🤖 AI Summary
Despite sufficient model capacity, chain-of-thought (CoT) prompting significantly improves sample efficiency in Transformers—yet the underlying mechanism remains unclear. Method: We analyze CoT through parity learning theory, synthetic data experiments, real-task validation, and quantitative/visual analysis of attention sparsity. Contribution/Results: We theoretically establish—via sample complexity analysis—that CoT reduces the required sample size from exponential to polynomial by inducing sparse temporal dependencies among input tokens, thereby driving self-attention to become intrinsically sparse and interpretable. Crucially, CoT’s benefit stems not from enhanced representational capacity, but from structured dependency modeling. Empirically, CoT-trained models exhibit markedly sparser and more interpretable attention patterns, yielding 35–62% average gains in cross-task generalization performance.
📝 Abstract
Chain-of-thought (CoT) significantly enhances the reasoning performance of large language models (LLM). While current theoretical studies often attribute this improvement to increased expressiveness and computational capacity, we argue that expressiveness is not the primary limitation in the LLM regime, as current large models will fail on simple tasks.

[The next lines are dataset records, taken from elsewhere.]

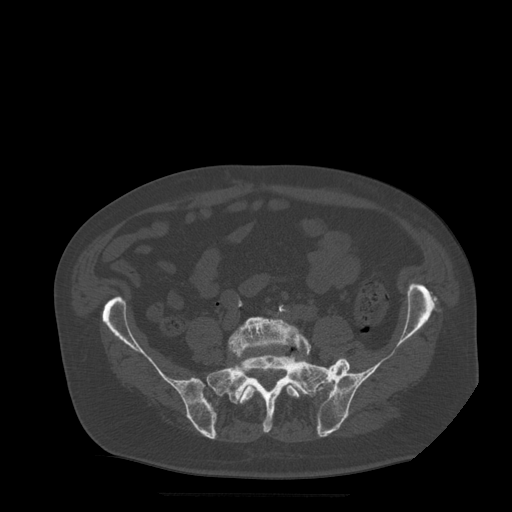
CT including the spine, one axial slice. Slice 75 of 522 in the series (ordered by position). Bone window (W 1800 / L 400 HU). 512 × 512 image matrix, field of view 420 × 420 mm. Patient age 72 years. From the clinical record (not read from this slice): primary cancer: prostate.
Outlined on this slice (semi-automatically segmented with operator editing):
- L5 vertebra: bounding box (x1, y1, x2, y2) in pixels: (228, 317, 312, 404)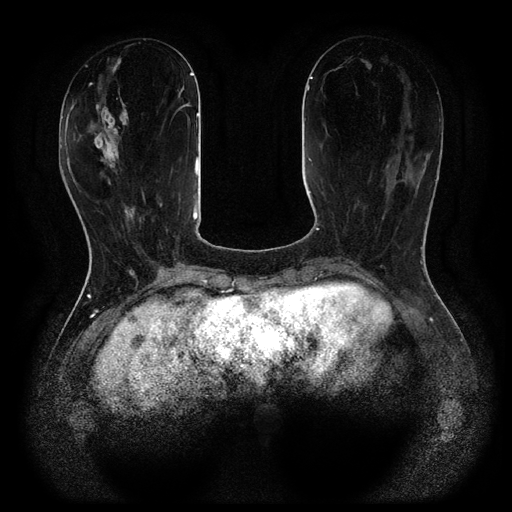
Breast MRI (dynamic contrast-enhanced, multi-phase), one axial slice. Slice 34 of 116 in the series (ordered by position). Dynamic contrast-enhanced series, time point 2 of 5 at this slice position (early post-contrast). 1.5 T. TE 2.6 ms, TR 5.4 ms. 2 mm slice thickness. 512 × 512 image matrix, field of view 340 × 340 mm. Female patient, age 48 years.
Structures marked on this image (semi-automatic segmentation, software-assisted and operator-edited):
- breast lesion (labelled benign in the annotation): bounding box [x1, y1, x2, y2] px = [86, 89, 129, 168]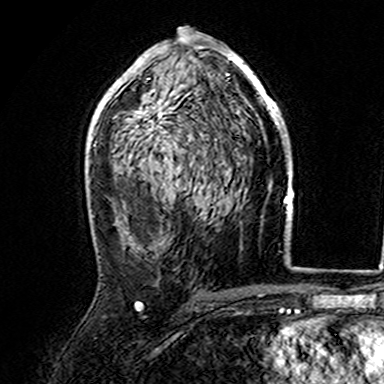
Breast MRI (dynamic contrast-enhanced), one axial slice; slice 87 of 165 in the series (ordered by position); cropped to one breast; dynamic contrast-enhanced series, time point 2 of 7 at this slice position (early post-contrast); 3 T; TE 4.6 ms, TR 7.4 ms; 1 mm slice thickness; 384 × 384 image matrix, field of view 216 × 216 mm. Female patient.
Structures marked on this image (semi-automatic segmentation, software-assisted and operator-edited):
- enhancing-tissue mask used for the functional tumour volume (all voxels passing the contrast-enhancement thresholds inside the analysis volume; usually the tumour): bounding box (x1, y1, x2, y2) in pixels: (107, 37, 282, 158)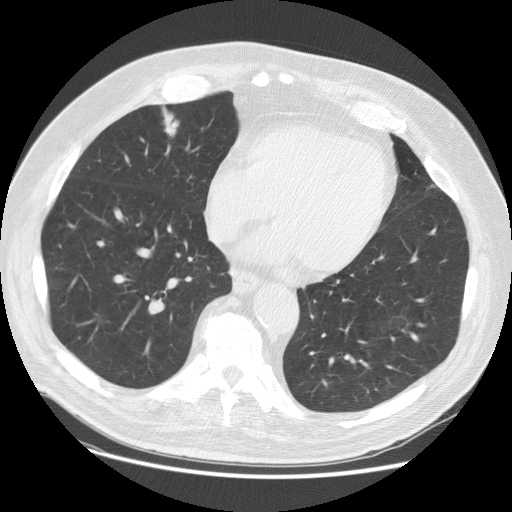
Low-dose screening chest CT, one axial slice; slice 42 of 129 in the series (ordered by position); reconstruction kernel STANDARD; lung window (W 1500 / L -600 HU); 2.5 mm slice thickness; 512 × 512 image matrix, field of view 397 × 397 mm.
Annotated regions visible in this slice (outlined manually by an expert reader):
- lesion 1 (tumor, upper lobe of right lung): bounding box (x1, y1, x2, y2) in pixels: (162, 104, 179, 137)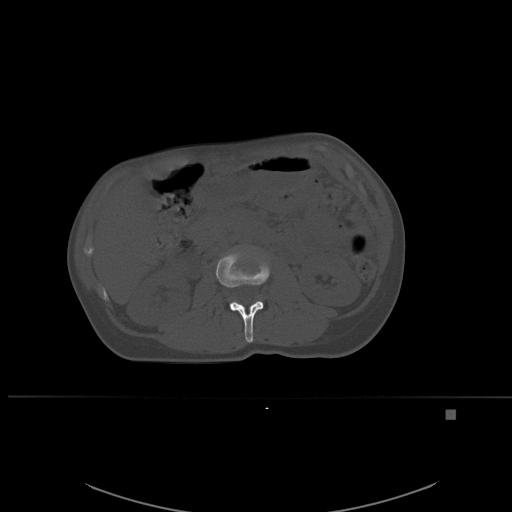
CT including the spine, one axial slice; position 230 of 537 along the scan axis; bone window (W 1800 / L 400 HU); 1.5 mm slice thickness; 512 × 512 image matrix. Female patient, age 45 years. Case-level facts recorded for this patient, not image findings: primary cancer: lung.
Outlined on this slice (semi-automatic segmentation, software-assisted and operator-edited):
- L2 vertebra: bounding box <216,249,270,342> (left, top, right, bottom; pixels)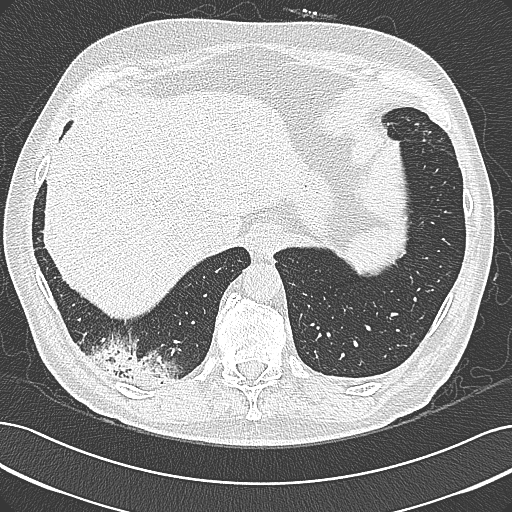
Chest CT (low-dose screening protocol), one axial image, baseline screening round, lung window (W 1500 / L -600 HU), 1 mm slice thickness. Male, age 68 years at enrolment. Former smoker at enrolment.
• Expert reader's lesion annotation, bounding box (x1, y1, x2, y2) in pixels: (95, 338, 190, 399).
• Screening reader's record for this exam: no non-calcified nodule ≥4 mm recorded.
• Later outcome: lung cancer diagnosed 154 days after this screen — mucinous adenocarcinoma, right lower lobe, well differentiated (G1), stage IB (AJCC 6th edition), 50 mm at pathology.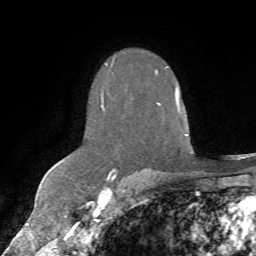
Breast MRI (dynamic contrast-enhanced), one axial slice. Position 46 of 72 along the scan axis. Cropped to one breast. Dynamic contrast-enhanced series, time point 2 of 7 at this slice position (early post-contrast). 1.5 T. TE 4.3 ms, TR 8.7 ms. 2.2 mm slice thickness. 256 × 256 image matrix, field of view 180 × 180 mm. Female patient.
Structures marked on this image (semi-automatically segmented with operator editing):
- enhancing-tissue mask used for the functional tumour volume (all voxels passing the contrast-enhancement thresholds inside the analysis volume; usually the tumour): bounding box [x1, y1, x2, y2] px = [101, 60, 179, 179]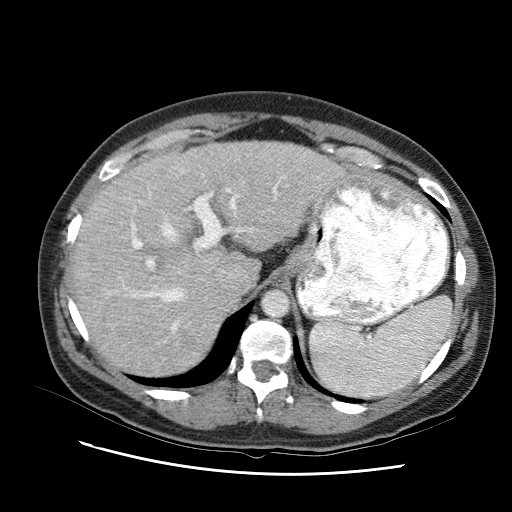
Contrast-enhanced abdominal CT (liver protocol), one axial slice; position 69 of 95 along the scan axis; reconstruction kernel STANDARD; 120 kVp; one of 2 acquisitions stored at this slice position; soft-tissue window (W 400 / L 40 HU); 2.5 mm slice thickness; 512 × 512 image matrix. Case-level facts recorded for this patient, not image findings: diagnosis: hepatocellular carcinoma (patient treated with transarterial chemoembolisation; whether this scan precedes or follows treatment is not stated here); TNM stage (as recorded): Stage-I; Child-Pugh class: B; tumour differentiation: moderately differentiated.
Outlined on this slice (semi-automatic segmentation, software-assisted and operator-edited):
- liver parenchyma outside the tumour (the mass and vessels are separate outlines, so this box may not span the whole liver): box from (x=70, y=138) to (x=344, y=362) px
- portal vein: (x=104, y=181)–(x=275, y=331)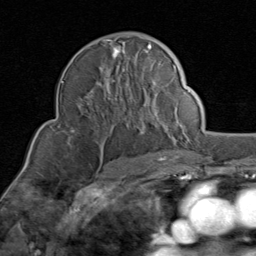
Breast MRI (dynamic contrast-enhanced), one axial slice. Position 52 of 80 along the scan axis. Cropped to one breast. Dynamic contrast-enhanced series, time point 2 of 8 at this slice position (early post-contrast). 1.5 T. TE 1.7 ms, TR 4.5 ms. 2 mm slice thickness. 256 × 256 image matrix, field of view 180 × 180 mm. Female patient.
Structures marked on this image (semi-automatically segmented with operator editing):
- enhancing-tissue mask used for the functional tumour volume (all voxels passing the contrast-enhancement thresholds inside the analysis volume; usually the tumour): bounding box [x1, y1, x2, y2] px = [70, 39, 176, 140]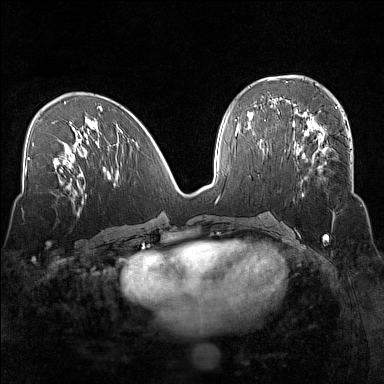
Breast MRI (dynamic contrast-enhanced), one axial slice. Position 67 of 160 along the scan axis. Dynamic contrast-enhanced series, time point 2 of 7 at this slice position (early post-contrast). 1.5 T. TE 1.8 ms, TR 5 ms. 384 × 384 image matrix, field of view 320 × 320 mm. Female patient.
Annotated regions visible in this slice (semi-automatically segmented with operator editing):
- enhancing-tissue mask used for the functional tumour volume (all voxels passing the contrast-enhancement thresholds inside the analysis volume; usually the tumour): bounding box (x1, y1, x2, y2) in pixels: (294, 135, 350, 198)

Using a parity-learning setup, we demonstrate that CoT can substantially improve sample efficiency even when the representation power is sufficient. Specifically, with CoT, a transformer can learn the function within polynomial samples, whereas without CoT, the required sample size is exponential. Additionally, we show that CoT simplifies the learning process by introducing sparse sequential dependencies among input tokens, and leads to a sparse and interpretable attention. We validate our theoretical analysis with both synthetic and real-world experiments, confirming that sparsity in attention layers is a key factor of the improvement induced by CoT.